The recent overhaul of the EB-5 Immigrant Investor Program, brought about by the EB-5 Reform and Integrity Act of 2022, has created new challenges that businesses and regional centers must surmount in order to remain compliant and qualify for EB-5 funding. At the same time, it has significantly reduced investors’ financial and immigration risk with stringent integrity measures, and it allows investors who already reside in the United States under a non-EB-5 visa to file Form I-485 concurrently with Form I-526.
Implications for Non-Resident Visa Holders
Holders of the H-1B, F-1, and E-2 visas stand to benefit greatly from the ability to file the aforementioned forms simultaneously. Instead of having to undergo the lengthy process of consular visa processing or obtain sponsorship, these investors will be eligible to apply for EB-5 conditional permanent resident status straightaway. Even though the Reform and Integrity Act was signed into law very recently, and it remains unclear exactly how the ensuing changes will be implemented, EB-5 investors applying for adjustment of status will most likely be allowed to apply for work authorization and travel permits. If approved, these freedoms would grant investors the benefits of a U.S. green card—even before they officially obtain one. This arrangement would prove ideal for investors whose temporary visas are nearing expiration and who want to continue working or studying in the United States.
It is important to note that the EB-5 Regional Center Program has finally received a long-term reauthorization until 2027, meaning that investors in regional center-sponsored projects no longer have to fear that another legislative lapse will compromise their I-526 petitions.
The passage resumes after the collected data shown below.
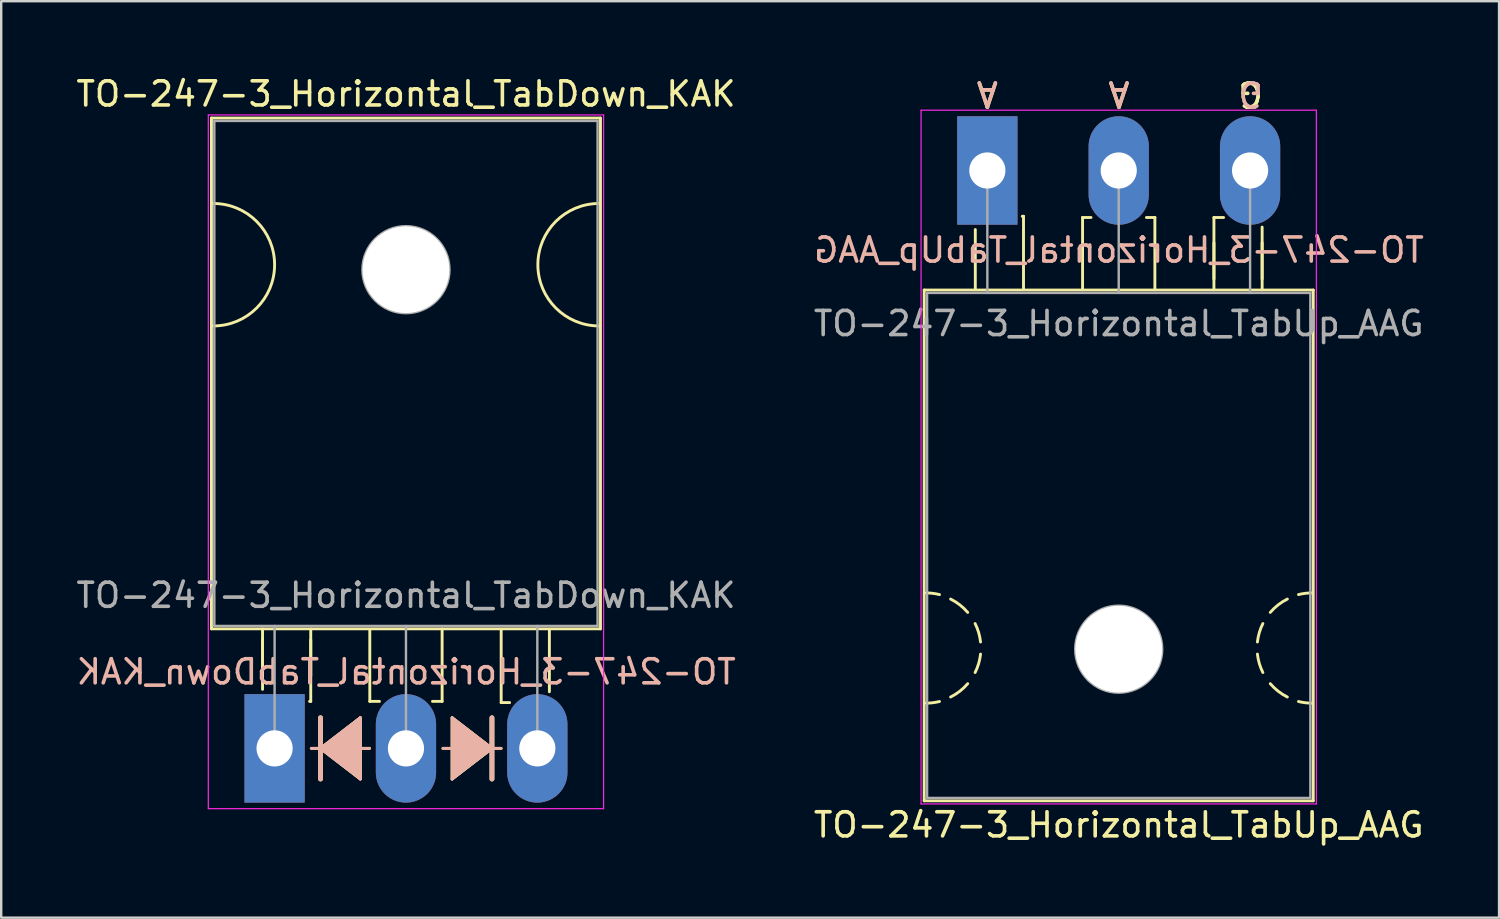
<source format=kicad_pcb>
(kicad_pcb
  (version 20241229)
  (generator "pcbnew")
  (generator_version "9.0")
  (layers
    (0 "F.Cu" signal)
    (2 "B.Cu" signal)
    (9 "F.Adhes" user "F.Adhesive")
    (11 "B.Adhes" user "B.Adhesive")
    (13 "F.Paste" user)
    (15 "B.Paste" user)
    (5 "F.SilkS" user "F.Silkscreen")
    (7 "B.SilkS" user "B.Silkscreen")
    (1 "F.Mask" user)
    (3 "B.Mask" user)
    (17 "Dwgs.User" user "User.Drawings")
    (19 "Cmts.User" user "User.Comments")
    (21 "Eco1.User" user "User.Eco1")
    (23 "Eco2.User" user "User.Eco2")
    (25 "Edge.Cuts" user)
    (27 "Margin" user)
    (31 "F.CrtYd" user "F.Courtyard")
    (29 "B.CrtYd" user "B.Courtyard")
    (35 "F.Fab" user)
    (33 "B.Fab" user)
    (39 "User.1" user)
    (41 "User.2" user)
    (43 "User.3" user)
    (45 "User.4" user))
  (footprint "TO-247-3_Horizontal_TabUp_AAG"
    (layer "F.Cu")
    (at 37.912 4.023)
    (property "Reference" "TO-247-3_Horizontal_TabUp_AAG" (at 5.45 27.15 0) (layer "F.SilkS") (effects (font (size 1 1) (thickness 0.15))))
    (fp_line (start -2.62 4.96) (end -2.62 26.15) (stroke (width 0.12) (type solid)) (layer "F.SilkS"))
    (fp_line (start -2.62 4.96) (end 13.52 4.96) (stroke (width 0.12) (type solid)) (layer "F.SilkS"))
    (fp_line (start -2.62 26.15) (end 13.52 26.15) (stroke (width 0.12) (type solid)) (layer "F.SilkS"))
    (fp_line (start -0.5 4.9) (end -0.5 2.45) (stroke (width 0.12) (type solid)) (layer "F.SilkS"))
    (fp_line (start 1.5 1.9) (end 1.45 1.9) (stroke (width 0.12) (type solid)) (layer "F.SilkS"))
    (fp_line (start 1.5 4.9) (end 1.5 1.9) (stroke (width 0.12) (type solid)) (layer "F.SilkS"))
    (fp_line (start 3.95 1.95) (end 4.3 1.95) (stroke (width 0.12) (type solid)) (layer "F.SilkS"))
    (fp_line (start 3.95 4.95) (end 3.95 1.95) (stroke (width 0.12) (type solid)) (layer "F.SilkS"))
    (fp_line (start 6.95 1.95) (end 6.6 1.95) (stroke (width 0.12) (type solid)) (layer "F.SilkS"))
    (fp_line (start 6.95 4.95) (end 6.95 1.95) (stroke (width 0.12) (type solid)) (layer "F.SilkS"))
    (fp_line (start 9.4 1.95) (end 9.8 1.95) (stroke (width 0.12) (type solid)) (layer "F.SilkS"))
    (fp_line (start 9.4 4.5) (end 9.4 3) (stroke (width 0.12) (type solid)) (layer "F.SilkS"))
    (fp_line (start 9.4 4.95) (end 9.4 1.95) (stroke (width 0.12) (type solid)) (layer "F.SilkS"))
    (fp_line (start 11.4 4.5) (end 11.4 3) (stroke (width 0.12) (type solid)) (layer "F.SilkS"))
    (fp_line (start 11.4 4.95) (end 11.4 2.35) (stroke (width 0.12) (type solid)) (layer "F.SilkS"))
    (fp_line (start 13.52 4.96) (end 13.52 26.15) (stroke (width 0.12) (type solid)) (layer "F.SilkS"))
    (fp_arc (start -2.54 17.526) (mid -2.260689 17.543128) (end -1.985564 17.594254) (stroke (width 0.12) (type solid)) (layer "F.SilkS"))
    (fp_arc (start -1.985564 22.029746) (mid -2.260689 22.080872) (end -2.54 22.098) (stroke (width 0.12) (type solid)) (layer "F.SilkS"))
    (fp_arc (start -1.524001 17.780001) (mid -1.14188 18.02132) (end -0.815088 18.333504) (stroke (width 0.12) (type solid)) (layer "F.SilkS"))
    (fp_arc (start -0.815087 21.290497) (mid -1.141879 21.60268) (end -1.524 21.844) (stroke (width 0.12) (type solid)) (layer "F.SilkS"))
    (fp_arc (start -0.508001 18.796001) (mid -0.361178 19.168563) (end -0.282051 19.561117) (stroke (width 0.12) (type solid)) (layer "F.SilkS"))
    (fp_arc (start -0.282051 20.062883) (mid -0.361178 20.455437) (end -0.508001 20.827999) (stroke (width 0.12) (type solid)) (layer "F.SilkS"))
    (fp_arc (start 11.204051 19.561117) (mid 11.283178 19.168563) (end 11.430001 18.796001) (stroke (width 0.12) (type solid)) (layer "F.SilkS"))
    (fp_arc (start 11.430001 20.827999) (mid 11.283178 20.455437) (end 11.204051 20.062883) (stroke (width 0.12) (type solid)) (layer "F.SilkS"))
    (fp_arc (start 11.737087 18.333503) (mid 12.063879 18.02132) (end 12.446 17.78) (stroke (width 0.12) (type solid)) (layer "F.SilkS"))
    (fp_arc (start 12.446001 21.843999) (mid 12.06388 21.60268) (end 11.737088 21.290496) (stroke (width 0.12) (type solid)) (layer "F.SilkS"))
    (fp_arc (start 12.907564 17.594254) (mid 13.182689 17.543128) (end 13.462 17.526) (stroke (width 0.12) (type solid)) (layer "F.SilkS"))
    (fp_arc (start 13.462 22.098) (mid 13.182689 22.080872) (end 12.907564 22.029746) (stroke (width 0.12) (type solid)) (layer "F.SilkS"))
    (fp_line (start -2.75 -2.5) (end -2.75 26.28) (stroke (width 0.05) (type solid)) (layer "F.CrtYd"))
    (fp_line (start -2.75 26.28) (end 13.65 26.28) (stroke (width 0.05) (type solid)) (layer "F.CrtYd"))
    (fp_line (start 13.65 -2.5) (end -2.75 -2.5) (stroke (width 0.05) (type solid)) (layer "F.CrtYd"))
    (fp_line (start 13.65 26.28) (end 13.65 -2.5) (stroke (width 0.05) (type solid)) (layer "F.CrtYd"))
    (fp_line (start -2.5 5.08) (end -2.5 26.03) (stroke (width 0.1) (type solid)) (layer "F.Fab"))
    (fp_line (start -2.5 26.03) (end 13.4 26.03) (stroke (width 0.1) (type solid)) (layer "F.Fab"))
    (fp_line (start 0 5.08) (end 0 0) (stroke (width 0.1) (type solid)) (layer "F.Fab"))
    (fp_line (start 5.45 5.08) (end 5.45 0) (stroke (width 0.1) (type solid)) (layer "F.Fab"))
    (fp_line (start 10.9 5.08) (end 10.9 0) (stroke (width 0.1) (type solid)) (layer "F.Fab"))
    (fp_line (start 13.4 5.08) (end -2.5 5.08) (stroke (width 0.1) (type solid)) (layer "F.Fab"))
    (fp_line (start 13.4 26.03) (end 13.4 5.08) (stroke (width 0.1) (type solid)) (layer "F.Fab"))
    (fp_circle (center 5.45 19.86) (end 7.255 19.86) (stroke (width 0.1) (type solid)) (fill no) (layer "F.Fab"))
    (fp_text user "A" (at 5.461 -3.175 180) (unlocked yes) (layer "F.SilkS") (effects (font (size 1 1) (thickness 0.15))))
    (fp_text user "A" (at 0 -3.175 180) (unlocked yes) (layer "F.SilkS") (effects (font (size 1 1) (thickness 0.15))))
    (fp_text user "G" (at 10.922 -3.175 180) (unlocked yes) (layer "F.SilkS") (effects (font (size 1 1) (thickness 0.15))))
    (fp_text user "${REFERENCE}" (at 5.461 3.302 0) (layer "B.SilkS") (effects (font (size 1 1) (thickness 0.15)) (justify mirror)))
    (fp_text user "A" (at 0 -3.175 180) (unlocked yes) (layer "B.SilkS") (effects (font (size 1 1) (thickness 0.15)) (justify mirror)))
    (fp_text user "G" (at 10.922 -3.175 180) (unlocked yes) (layer "B.SilkS") (effects (font (size 1 1) (thickness 0.15)) (justify mirror)))
    (fp_text user "A" (at 5.461 -3.175 180) (unlocked yes) (layer "B.SilkS") (effects (font (size 1 1) (thickness 0.15)) (justify mirror)))
    (fp_text user "${REFERENCE}" (at 5.45 6.35 0) (layer "F.Fab") (effects (font (size 1 1) (thickness 0.15))))
    (pad "" np_thru_hole oval (at 5.45 19.86) (size 3.6 3.6) (drill 3.6) (layers "*.Cu" "*.Mask"))
    (pad "1" thru_hole rect (at 0 0) (size 2.5 4.5) (drill 1.5) (layers "*.Cu" "*.Mask"))
    (pad "2" thru_hole oval (at 5.45 0) (size 2.5 4.5) (drill 1.5) (layers "*.Cu" "*.Mask"))
    (pad "3" thru_hole oval (at 10.9 0) (size 2.5 4.5) (drill 1.5) (layers "*.Cu" "*.Mask")))
  (footprint "TO-247-3_Horizontal_TabDown_KAK"
    (layer "F.Cu")
    (at 8.342 27.998)
    (property "Reference" "TO-247-3_Horizontal_TabDown_KAK" (at 5.45 -27.15 0) (layer "F.SilkS") (effects (font (size 1 1) (thickness 0.15))))
    (fp_line (start -2.62 -26.15) (end -2.62 -4.96) (stroke (width 0.12) (type solid)) (layer "F.SilkS"))
    (fp_line (start -2.62 -26.15) (end 13.52 -26.15) (stroke (width 0.12) (type solid)) (layer "F.SilkS"))
    (fp_line (start -2.62 -4.96) (end 13.52 -4.96) (stroke (width 0.12) (type solid)) (layer "F.SilkS"))
    (fp_line (start -0.5 -4.95) (end -0.5 -2.45) (stroke (width 0.12) (type solid)) (layer "F.SilkS"))
    (fp_line (start -0.5 -4.5) (end -0.5 -3) (stroke (width 0.12) (type solid)) (layer "F.SilkS"))
    (fp_line (start 1.5 -4.95) (end 1.5 -1.95) (stroke (width 0.12) (type solid)) (layer "F.SilkS"))
    (fp_line (start 1.5 -4.5) (end 1.5 -3) (stroke (width 0.12) (type solid)) (layer "F.SilkS"))
    (fp_line (start 1.5 -1.95) (end 1.45 -1.95) (stroke (width 0.12) (type solid)) (layer "F.SilkS"))
    (fp_line (start 1.524 0) (end 1.905 0) (stroke (width 0.12) (type solid)) (layer "F.SilkS"))
    (fp_line (start 1.905 -1.27) (end 1.905 0) (stroke (width 0.2) (type solid)) (layer "F.SilkS"))
    (fp_line (start 1.905 0) (end 1.905 1.27) (stroke (width 0.2) (type solid)) (layer "F.SilkS"))
    (fp_line (start 1.905 0) (end 3.556 1.27) (stroke (width 0.12) (type solid)) (layer "F.SilkS"))
    (fp_line (start 3.556 -1.27) (end 1.905 0) (stroke (width 0.12) (type solid)) (layer "F.SilkS"))
    (fp_line (start 3.556 1.27) (end 3.556 -1.27) (stroke (width 0.12) (type solid)) (layer "F.SilkS"))
    (fp_line (start 3.937 0) (end 3.556 0) (stroke (width 0.12) (type solid)) (layer "F.SilkS"))
    (fp_line (start 3.95 -4.9) (end 3.95 -1.95) (stroke (width 0.12) (type solid)) (layer "F.SilkS"))
    (fp_line (start 3.95 -1.95) (end 4.35 -1.95) (stroke (width 0.12) (type solid)) (layer "F.SilkS"))
    (fp_line (start 6.95 -4.95) (end 6.95 -1.95) (stroke (width 0.12) (type solid)) (layer "F.SilkS"))
    (fp_line (start 6.95 -1.95) (end 6.55 -1.95) (stroke (width 0.12) (type solid)) (layer "F.SilkS"))
    (fp_line (start 6.985 0) (end 7.366 0) (stroke (width 0.12) (type solid)) (layer "F.SilkS"))
    (fp_line (start 7.366 -1.27) (end 7.366 1.27) (stroke (width 0.12) (type solid)) (layer "F.SilkS"))
    (fp_line (start 7.366 1.27) (end 9.017 0) (stroke (width 0.12) (type solid)) (layer "F.SilkS"))
    (fp_line (start 9.017 0) (end 7.366 -1.27) (stroke (width 0.12) (type solid)) (layer "F.SilkS"))
    (fp_line (start 9.017 0) (end 9.017 -1.27) (stroke (width 0.2) (type solid)) (layer "F.SilkS"))
    (fp_line (start 9.017 1.27) (end 9.017 0) (stroke (width 0.2) (type solid)) (layer "F.SilkS"))
    (fp_line (start 9.398 0) (end 9.017 0) (stroke (width 0.12) (type solid)) (layer "F.SilkS"))
    (fp_line (start 9.4 -4.9) (end 9.4 -1.9) (stroke (width 0.12) (type solid)) (layer "F.SilkS"))
    (fp_line (start 9.4 -1.9) (end 9.75 -1.9) (stroke (width 0.12) (type solid)) (layer "F.SilkS"))
    (fp_line (start 11.4 -4.9) (end 11.4 -2.35) (stroke (width 0.12) (type solid)) (layer "F.SilkS"))
    (fp_line (start 13.52 -26.15) (end 13.52 -4.96) (stroke (width 0.12) (type solid)) (layer "F.SilkS"))
    (fp_arc (start -2.54 -22.606) (mid 0 -20.066) (end -2.54 -17.526) (stroke (width 0.12) (type solid)) (layer "F.SilkS"))
    (fp_arc (start 13.462 -17.526) (mid 10.922 -20.066) (end 13.462 -22.606) (stroke (width 0.12) (type solid)) (layer "F.SilkS"))
    (fp_poly (pts (xy 3.556 1.27) (xy 1.905 0) (xy 3.556 -1.27)) (stroke (width 0.1) (type solid)) (fill yes) (layer "F.SilkS"))
    (fp_poly (pts (xy 9.017 0) (xy 7.366 1.27) (xy 7.366 -1.27)) (stroke (width 0.1) (type solid)) (fill yes) (layer "F.SilkS"))
    (fp_line (start 1.524 0) (end 1.905 0) (stroke (width 0.12) (type solid)) (layer "B.SilkS"))
    (fp_line (start 1.905 0) (end 1.905 -1.27) (stroke (width 0.2) (type solid)) (layer "B.SilkS"))
    (fp_line (start 1.905 0) (end 3.556 -1.27) (stroke (width 0.12) (type solid)) (layer "B.SilkS"))
    (fp_line (start 1.905 1.27) (end 1.905 0) (stroke (width 0.2) (type solid)) (layer "B.SilkS"))
    (fp_line (start 3.556 -1.27) (end 3.556 1.27) (stroke (width 0.12) (type solid)) (layer "B.SilkS"))
    (fp_line (start 3.556 1.27) (end 1.905 0) (stroke (width 0.12) (type solid)) (layer "B.SilkS"))
    (fp_line (start 3.937 0) (end 3.556 0) (stroke (width 0.12) (type solid)) (layer "B.SilkS"))
    (fp_line (start 6.985 0) (end 7.366 0) (stroke (width 0.12) (type solid)) (layer "B.SilkS"))
    (fp_line (start 7.366 -1.27) (end 9.017 0) (stroke (width 0.12) (type solid)) (layer "B.SilkS"))
    (fp_line (start 7.366 1.27) (end 7.366 -1.27) (stroke (width 0.12) (type solid)) (layer "B.SilkS"))
    (fp_line (start 9.017 -1.27) (end 9.017 0) (stroke (width 0.2) (type solid)) (layer "B.SilkS"))
    (fp_line (start 9.017 0) (end 7.366 1.27) (stroke (width 0.12) (type solid)) (layer "B.SilkS"))
    (fp_line (start 9.017 0) (end 9.017 1.27) (stroke (width 0.2) (type solid)) (layer "B.SilkS"))
    (fp_line (start 9.398 0) (end 9.017 0) (stroke (width 0.12) (type solid)) (layer "B.SilkS"))
    (fp_poly (pts (xy 3.556 -1.27) (xy 1.905 0) (xy 3.556 1.27)) (stroke (width 0.1) (type solid)) (fill yes) (layer "B.SilkS"))
    (fp_poly (pts (xy 7.366 1.27) (xy 9.017 0) (xy 7.366 -1.27)) (stroke (width 0.1) (type solid)) (fill yes) (layer "B.SilkS"))
    (fp_line (start -2.75 -26.28) (end -2.75 2.5) (stroke (width 0.05) (type solid)) (layer "F.CrtYd"))
    (fp_line (start -2.75 2.5) (end 13.65 2.5) (stroke (width 0.05) (type solid)) (layer "F.CrtYd"))
    (fp_line (start 13.65 -26.28) (end -2.75 -26.28) (stroke (width 0.05) (type solid)) (layer "F.CrtYd"))
    (fp_line (start 13.65 2.5) (end 13.65 -26.28) (stroke (width 0.05) (type solid)) (layer "F.CrtYd"))
    (fp_line (start -2.5 -26.03) (end 13.4 -26.03) (stroke (width 0.1) (type solid)) (layer "F.Fab"))
    (fp_line (start -2.5 -5.08) (end -2.5 -26.03) (stroke (width 0.1) (type solid)) (layer "F.Fab"))
    (fp_line (start 0 -5.08) (end 0 0) (stroke (width 0.1) (type solid)) (layer "F.Fab"))
    (fp_line (start 5.45 -5.08) (end 5.45 0) (stroke (width 0.1) (type solid)) (layer "F.Fab"))
    (fp_line (start 10.9 -5.08) (end 10.9 0) (stroke (width 0.1) (type solid)) (layer "F.Fab"))
    (fp_line (start 13.4 -26.03) (end 13.4 -5.08) (stroke (width 0.1) (type solid)) (layer "F.Fab"))
    (fp_line (start 13.4 -5.08) (end -2.5 -5.08) (stroke (width 0.1) (type solid)) (layer "F.Fab"))
    (fp_circle (center 5.45 -19.86) (end 7.255 -19.86) (stroke (width 0.1) (type solid)) (fill no) (layer "F.Fab"))
    (fp_text user "${REFERENCE}" (at 5.461 -3.175 0) (layer "B.SilkS") (effects (font (size 1 1) (thickness 0.15)) (justify mirror)))
    (fp_text user "${REFERENCE}" (at 5.45 -6.35 0) (layer "F.Fab") (effects (font (size 1 1) (thickness 0.15))))
    (pad "" np_thru_hole oval (at 5.45 -19.86) (size 3.6 3.6) (drill 3.6) (layers "*.Cu" "*.Mask"))
    (pad "1" thru_hole rect (at 0 0) (size 2.5 4.5) (drill 1.5) (layers "*.Cu" "*.Mask"))
    (pad "2" thru_hole oval (at 5.45 0) (size 2.5 4.5) (drill 1.5) (layers "*.Cu" "*.Mask"))
    (pad "3" thru_hole oval (at 10.9 0) (size 2.5 4.5) (drill 1.5) (layers "*.Cu" "*.Mask")))
  (gr_rect
    (start -3 -3)
    (end 59.141 35.022)
    (stroke (width 0.1) (type default))
    (fill no)
    (layer "Edge.Cuts")))
</source>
In fact, United States Citizenship and Immigration Services (USCIS) now guarantees that all regional center investors who file Form I-526 on or before September 30, 2026, will have their applications adjudicated even if the regional center program expires once more.
The importance of the grandfathering clause is especially evident as the EB-5 investment industry comes out of a nearly one-year lapse of the regional center model. During this period, holders of non-resident visas who sought to adjust status through an EB5 investment in a regional center project were unable to move forward with the process. Temporary visa holders may have thus experienced restrictions on their ability to work in the United States. To complicate matters, the delays in consular processing brought about by the COVID-19 pandemic may have also kept many EB-5 applicants from obtaining their initial two-year green cards.
What is Next for the EB-5 Industry?
The above is certainly good news for EB-5 investors, but the new influx of I-526 petitions resulting from the renewal of the regional center program may cause new challenges. Many industry analysts expect high-demand countries such as India to go into a processing backlog, which would make investors from these nationalities subject to cutoff dates. Perhaps more seriously for non-resident visa holders, they would also be ineligible for concurrent filing. Any investors from high-demand countries who are interested in adjusting status quickly through an EB-5 investment are advised to contact an immigration attorney and begin the process.
Each month, the Department of State (DOS) releases a monthly Visa Bulletin identifying which countries are undergoing retrogression for the EB-5 visa. Once the regional center program officially becomes operative in mid-May 2022, the industry will certainly be interested in seeing which nationalities, if any, will be subject to cutoff dates.